Just add X-prediction a SVM inside after your Parameter Optimizer, that uses the optimal parameter set. You can apply the calculated optimal parameter set like described in your other thread http://rapid-i.com/rapidforum/index.php/topic,3010.msg11922.html#msg11922
The X-Prediction has a "lab" port which deliveres the labeled data.
Ciao Sebastian
Also, how do I save the best, optimal model from the X-Validation / X-Prediction run? There's no output port for model from validation operator.

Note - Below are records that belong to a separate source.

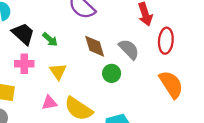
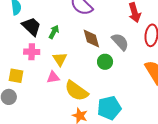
green arrow: (50, 39) -> (54, 32), turned -104
pink triangle: (49, 103) -> (53, 77), moved

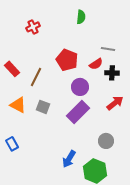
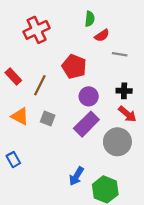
red cross: (33, 27) -> (37, 30), size x1.6
red semicircle: (96, 64) -> (102, 35), moved
black cross: (112, 73) -> (124, 91), moved
red arrow: (115, 103) -> (127, 114), turned 78
gray circle: (106, 141) -> (117, 142), moved, size x1.6

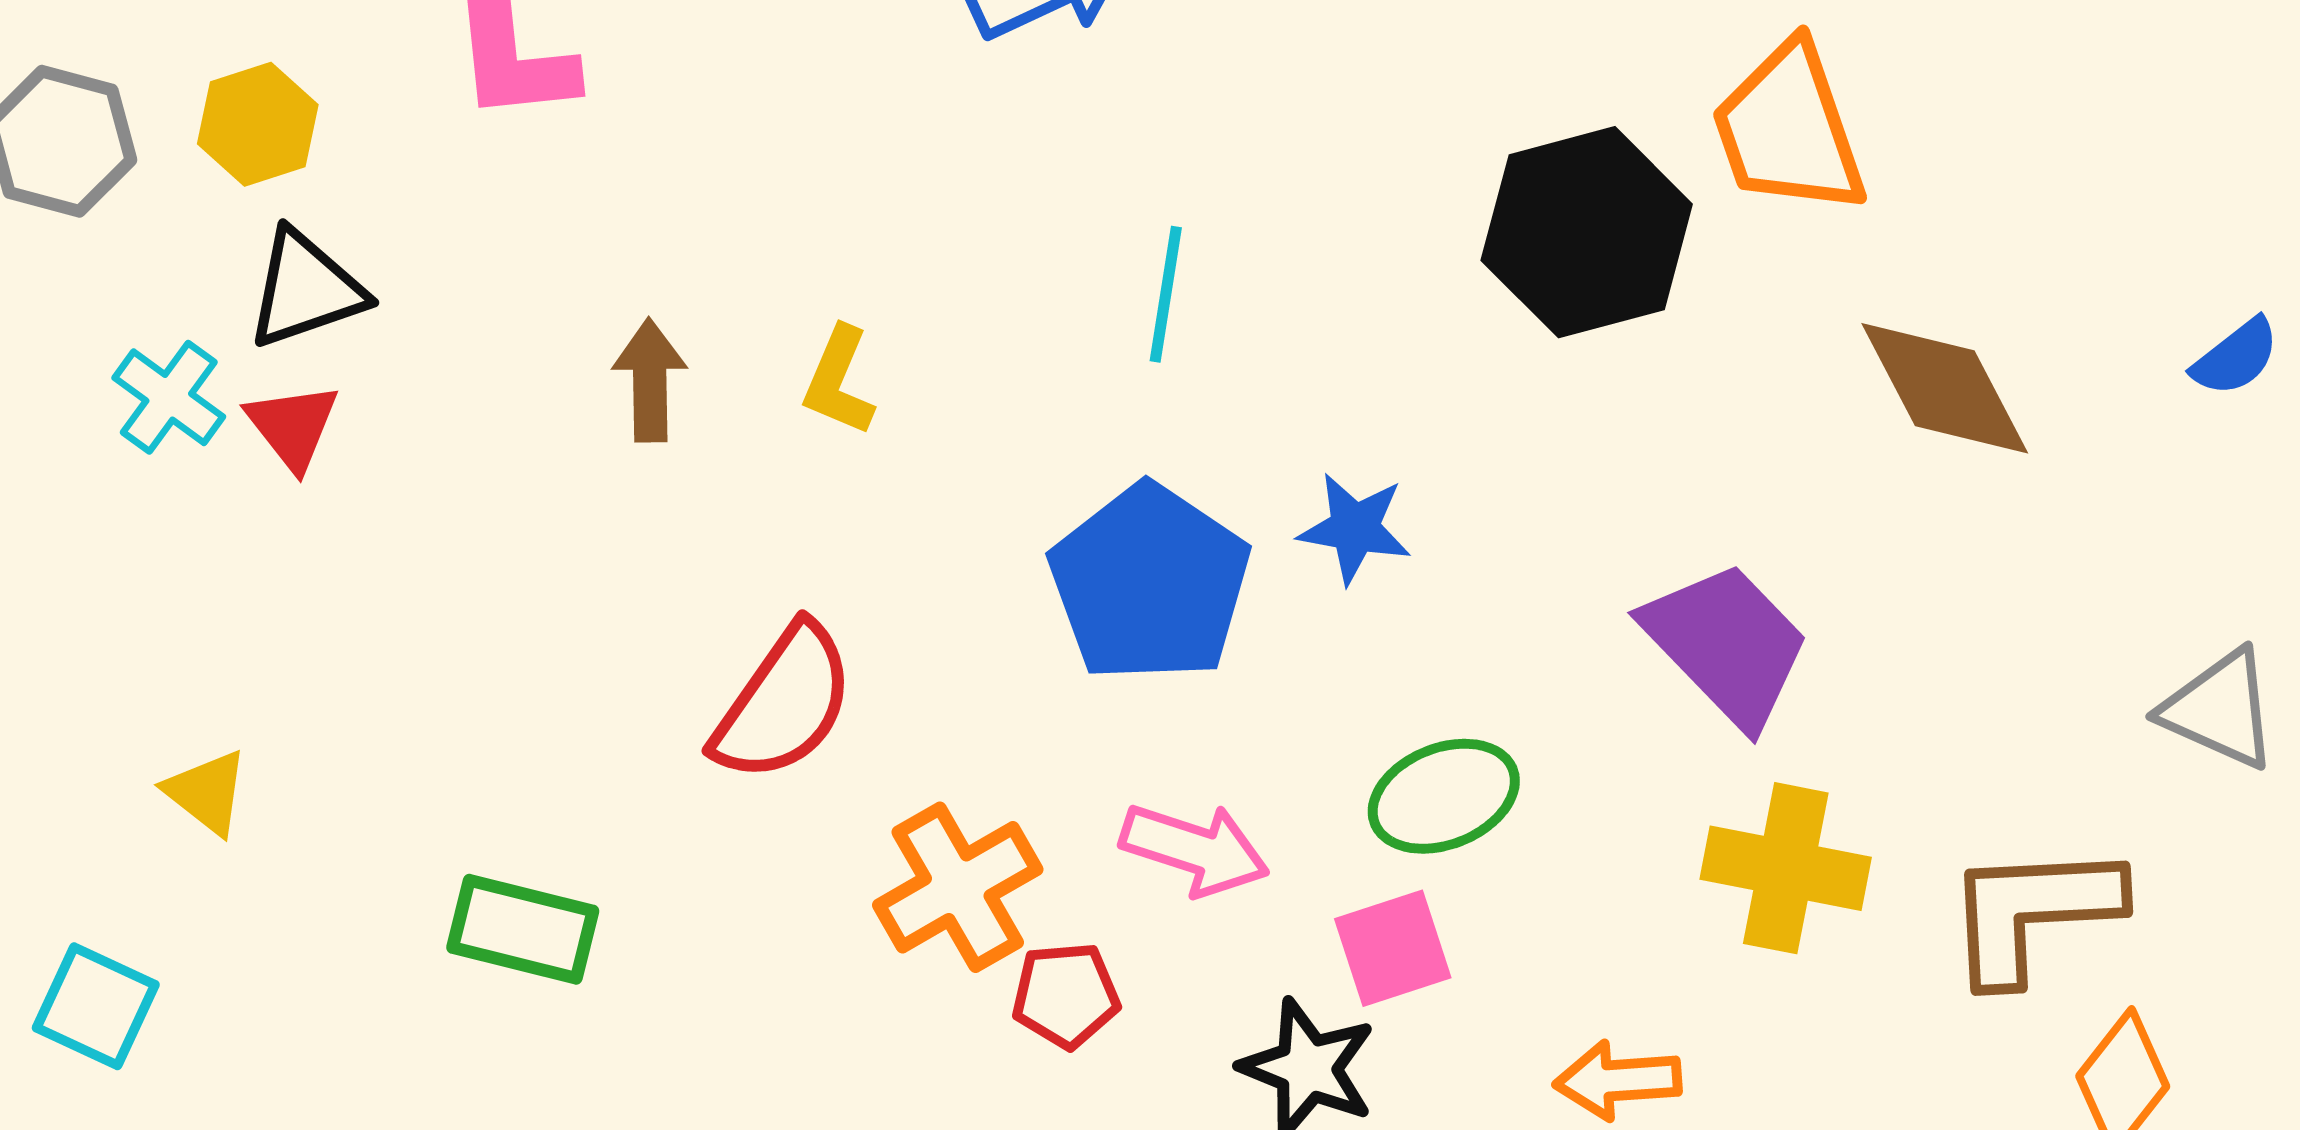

this certainly is one of the most often answered questions in this forum (and even more in the old one at SourceForge a long time ago...). Fortunately I took some time to answer it in more detail one of the last times somebody asked the famous "What's the best model of my cross validation?" question. So here we go with a short link only today:
http://rapid-i.com/rapidforum/index.php/topic,62.msg1264.html
Hope that helps,
Ingo
Thanks for your response. I may not have had the right understanding of how cross-validation is used. I thought that CV simply trains a model based on part of the data and then tests the other part of data with the model in order to assess accuracy. So I was thinking that the cross validation operator would have a port to return the model if desired. What I want to see are the predicted vs. actual data for the test example set (actually, I'd be interested in seeing the entire data set too) where the predicted values are predicted from an SVM trained using the parameters found by optimal prediction operator. From Sebastian's post, I think the XML below is how one sets it up. Can someone tell me if this looks right: Ingo, I apologize if I asked the question without doing enough research. I don't mean to come here and mooch off people without giving anything back. So how about this. I made a join operator that takes multiple example sets and joins the data based on the common column ID (column ID must match, be ordered the same across all example sets, and each table must be of the same size) so the usefulness of this operator is more restricted than the general join operator, but if you think this would be a useful operator to contribute (not covered by existing operators), then I'd be happy to share my code. Let me know what you think.